The inquiry into National Prosecuting Authority (NPA) advocates Nomgcobo “Snake” Jiba and Lawrence “Snail” Mrwebi’s fitness to hold office began yesterday under the shadow of allegations by Bosasa whistleblower Angelo Agrizzi that they had been bribed for years.
“Snake” and “Snail” are the codewords assigned by former national commissioner of correctional services Linda Mti to Jiba and Mrwebi in 2009, Agrizzi has told the Commission of Inquiry into State Capture.
He claimed Mti met weekly with Jiba and Mrwebi, who would provide updates of the investigation into Bosasa. In return, Jiba would be paid R100,000 a month and Mrwebi R10,000, he has alleged.
Jackie Lepinka, alleged to be working with Jiba and Mwrebi at the NPA, was alleged to have received R20,000 a month.
“Lawrence Mrwebi, Nomgcobo Jiba and Jackie Lepinka continued to receive these monthly payments until such time as I left the employment of Bosasa,” Agrizzi said.
In return for the cash, Mti gave Agrizzi documents he claimed came from Jiba, Mrwebi or Lepinka which were used to subvert the Bosasa investigation.
“On May 8, 2015, when it became apparent through media reports that Jiba and Mrwebi were compromised, I accompanied [Bosasa boss] Gavin Watson to a meeting with Mti at his house,” Agrizzi said. “During this meeting, Gavin Watson emphasised to Mti that Jiba was compromised and Bosasa was at risk.

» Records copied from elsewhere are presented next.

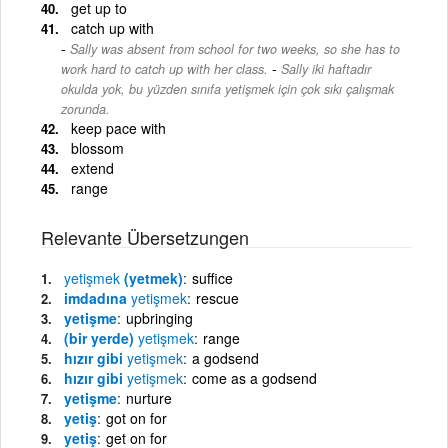
get up to
catch up with
Sally was absent from school for two weeks, so she has to
-
work hard to catch up with her class.
Sally iki haftadır
okulda yok, bu yüzden sınıfa yetişmek için çok sıkı çalışmak
zorunda.
keep pace with
blossom
extend
range
Relevante Übersetzungen
yetişmek
(yetmek)
suffice
imdadına
yetişmek
rescue
yetişme
upbringing
(bir yerde)
yetişmek
range
hızır gibi
yetişmek
a godsend
hızır gibi
yetişmek
come as a godsend
yetişme
nurture
yetiş
got on for
yetiş
get on for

He made proposals as to how this should be handled.”
Agrizzi said he had made a recording of the discussion, which he had handed to the commission as evidence.
It’s heady stuff, but heading the inquiry is former Constitutional Court Justice Yvonne Mokgoro, who was initially operating under the assumption the inquiry would focus on the many disparaging remarks made by numerous courts against Jiba and Mrwebi’s apparently flimsy grasp on SA law.
“The inquiry is not a commission as contemplated in the Commissions Act, a disciplinary hearing or a trial,” Mokgoro said when gazetting the inquiry.
“The inquiry is not determining whether anyone should face criminal prosecution, nor whether anyone is civilly liable for any breach of the law.”
This didn’t wash with forensic consultant Paul O’Sullivan, who has a long-running feud with the NPA, going back to when he was investigating Jackie Selebi for corruption.
“If the inquiry does not investigate Jiba’s role in state capture, then it won’t have done its job,” O’Sullivan has typically snarled at everyone, including evidence leader advocate Nazreen Bawa, in one of his shotgun e-mails.
“I note that paragraphs three and four [of the terms of reference] do not limit the areas to be looked into,” he added. “If the inquiry does not look into these matters, I will launch an application to compel.”
Yesterday, Dr Silas Ramaite and advocate Stephanus Jordan, both former senior NPA employees, told the inquiry how NPA operations worked.
Chris Macadam, NPA senior deputy director of public prosecution, is expected to testify today.
The enquiry is to furnish a report to President Cyril Ramaphosa by March 9.